Limited resources / raw materials:
Depending on the used compounds the raw materials might be limited. This affects the pricing and the availability of a battery type. Thus the price of lithium ion rechargeable batteries for electric vehicles might be dominated by the price of the raw materials on the long run. It is recommended to find alternative electrochemically active elements / compounds which are available in vast quantities.

Limitations by the construction:
Each battery needs membranes between the two reactands and structures for the electrodes. The thinner the membrane and the leighter / smaller the electrode structures the higher the specific energy density of a battery. On the other hand membranes and electrodes have to be stable enough to withstand hundreds or thousands of charge / discharge cycles.
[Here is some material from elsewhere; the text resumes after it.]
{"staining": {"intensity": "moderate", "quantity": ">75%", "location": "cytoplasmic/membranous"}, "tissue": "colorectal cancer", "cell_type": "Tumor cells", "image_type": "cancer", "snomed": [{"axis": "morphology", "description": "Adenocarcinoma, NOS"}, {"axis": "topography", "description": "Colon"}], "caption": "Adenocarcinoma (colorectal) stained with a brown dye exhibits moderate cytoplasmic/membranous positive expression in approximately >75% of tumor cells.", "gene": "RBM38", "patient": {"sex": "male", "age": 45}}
Limitations during battery cell manufacturing:
The methods of battery manufacturing has to obeye environmental regulations, economical boundaries and a good quality control. An integrated management of cell production, cell use and cell recycling is mandatory to regain the ressources used for the initially produced cells.
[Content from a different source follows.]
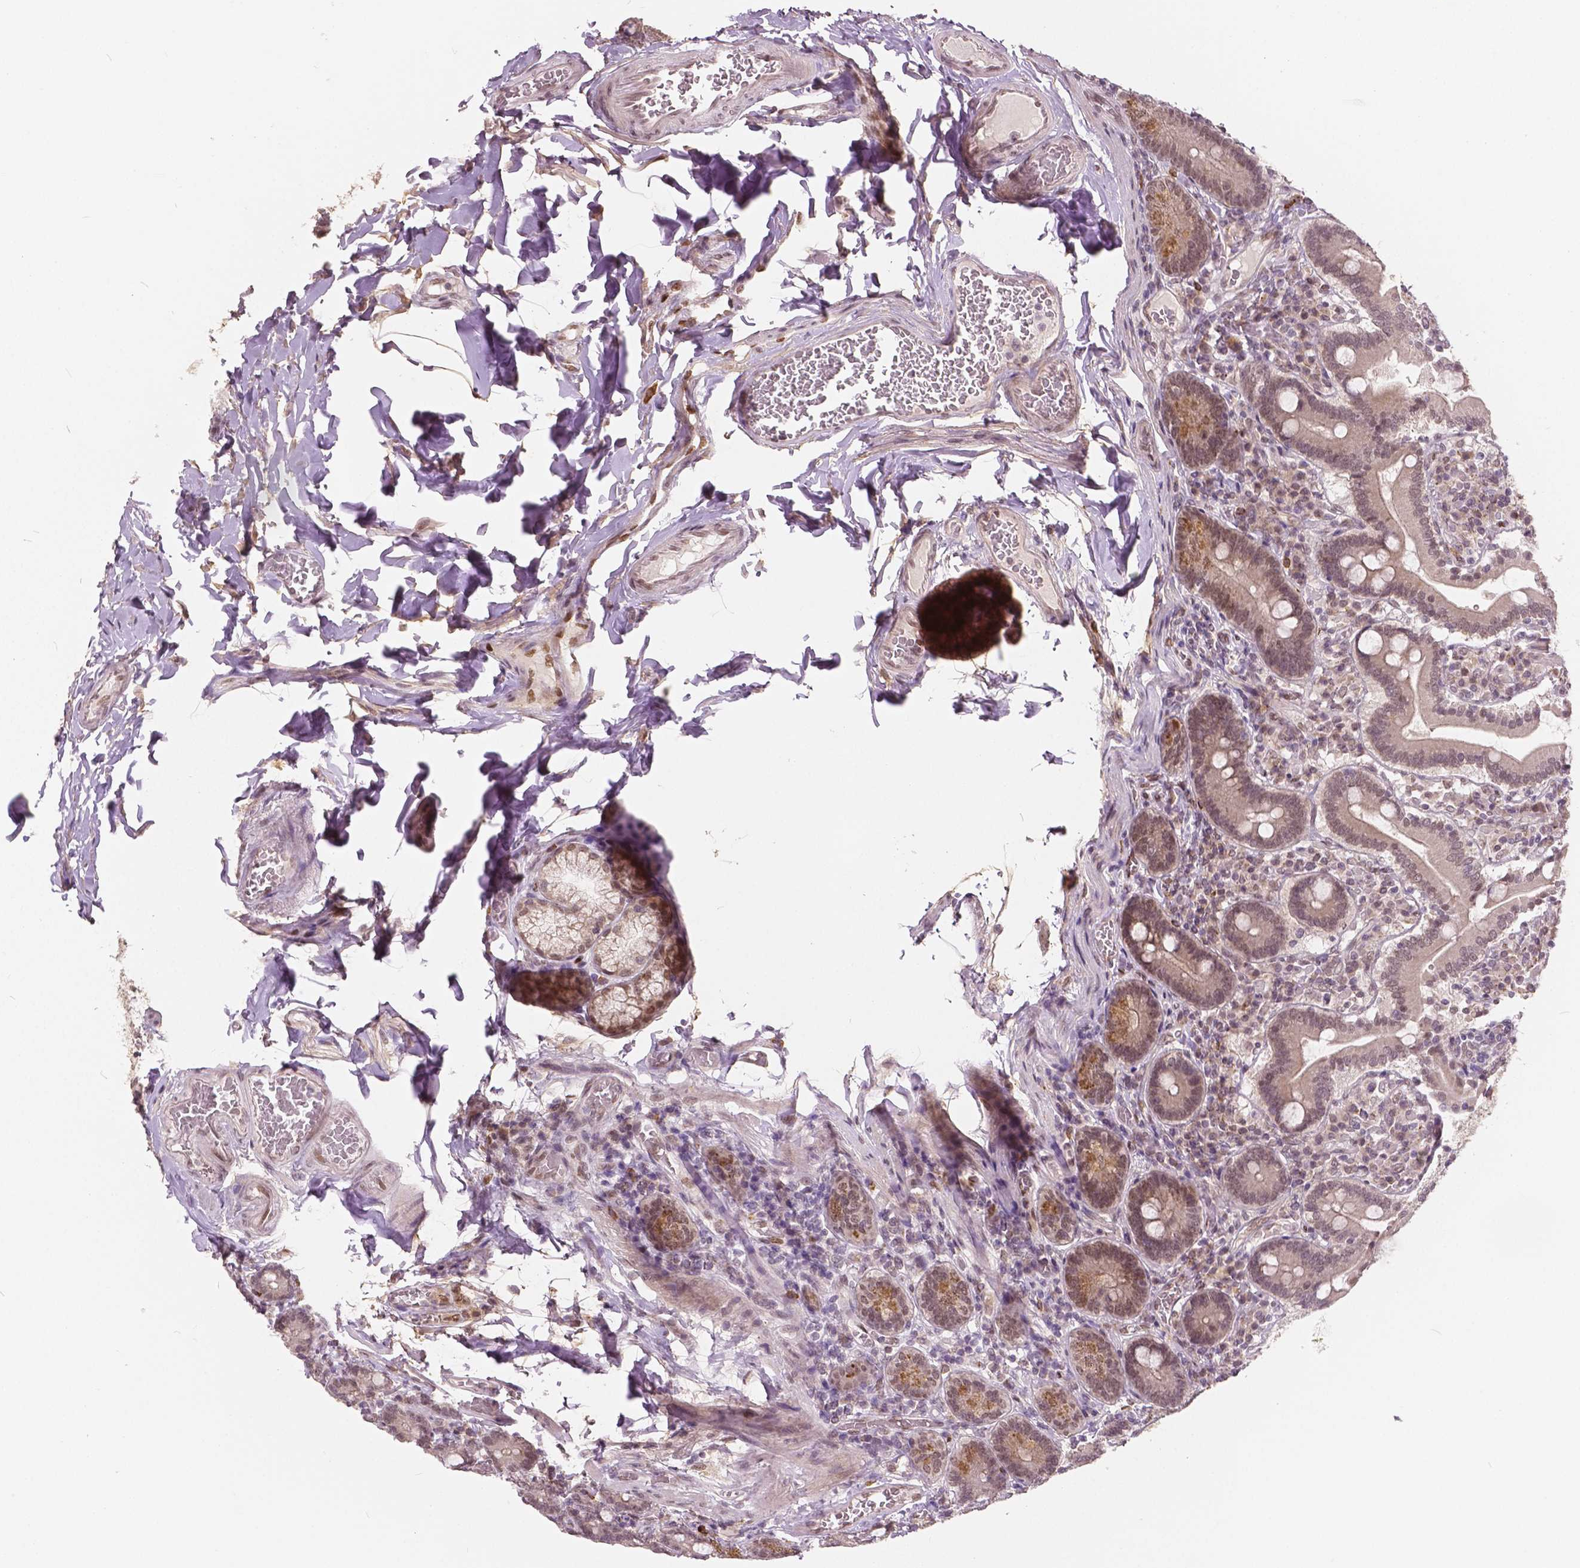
{"staining": {"intensity": "negative", "quantity": "none", "location": "none"}, "tissue": "duodenum", "cell_type": "Glandular cells", "image_type": "normal", "snomed": [{"axis": "morphology", "description": "Normal tissue, NOS"}, {"axis": "topography", "description": "Duodenum"}], "caption": "This is a micrograph of immunohistochemistry (IHC) staining of normal duodenum, which shows no positivity in glandular cells. (DAB (3,3'-diaminobenzidine) IHC visualized using brightfield microscopy, high magnification).", "gene": "HMBOX1", "patient": {"sex": "female", "age": 62}}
Battery research has the goal to optimize all the listed parameters at the same time. Up to now usable elements / compounds are strongly limited by the laws / facts of the (electro)chemistry. E.g. aluminium is a very interesting element to produce lightweight batteries of high capacity - but many side reactions degrade the electrodes of such (experimental) batteries after a few cycles and destroy the battery.

Future of batteries

  • Fuel cells as refillable primary batteries:
    Fuel cells can be seen as a primary battery which can be refilled. The fuel cell is the reaction chamber consisting of tho electrodes and a separating layer. The chemical is pumped into the reaction chamber. In ordinary primary batteries the chemicals are placed around the electrodes. Fuel cells are an interesting alternative to batteries except for the delicate storage of hydrogen which is used in nearly all modern fuel cell. An interesting development ist the direct methanol fuel cell (DMFC): Methanol is liquid under normal environmental conditions an can be used directly as fuel ("direct methanol").
  • Flow cells - rechargeable batteries with separated chemical storage / electrodes:
    These are investigated, e.g. the so-called vanadium redox battery. These batteries have liquid electrolytes which were pumped through a reaction cell containing the electrodes. The capacity is defined by simple (more or less) electrolyte tanks, the available maximum electrical power is designed by the dimension of the expensive reaction cell. The specific energy density of the above mentioned vanadium redox battery is roughly 20 watt hours per kilogram and much lower than that of a lithium ion rechargeable battery. But the scalability of the vanadium redox battery is much easier and the prices per watt hour stored might be much lower because vanadium can be gained at lower costs and the reaction cell is easier to build.
  • Carbon nanostructure batteries (name given by the author of that article):
    Another interesting element is carbon which is lightweight (12 grams per mol) and available. Nanotubes and other nano-shaped configurations of carbon atoms have interesting properties. Nanotechnology might find ways to shape carbon-compounds to build batteries with higher energy densities at reasonable prices.
  • Capacitors instead of batteries:
  • An alternative to batteries are (ultra) capacitors which do not have the limitations of batteries. They store the electrical energy as an electrical charge on two electrodes separated by an insulating layer. The maximum voltage of capacitors are only limited by the insulation between the electrodes. The area of the electrodes defines the capacity of a capacitor. Both values are limited by the degree of insulation and the package density of the electrode surfaces. A disadvantage of capacitors is the variyng output voltage (see above) but the so-colled switching power supplies might help to solve this issue. These power supplies convert variyng voltages into a single voltage, e.g. the power supply of a mobile computer (100 ... 240 volts ? 19 volts). The capacitor output voltage can be stabilized by such devices and make them a usable power storage device.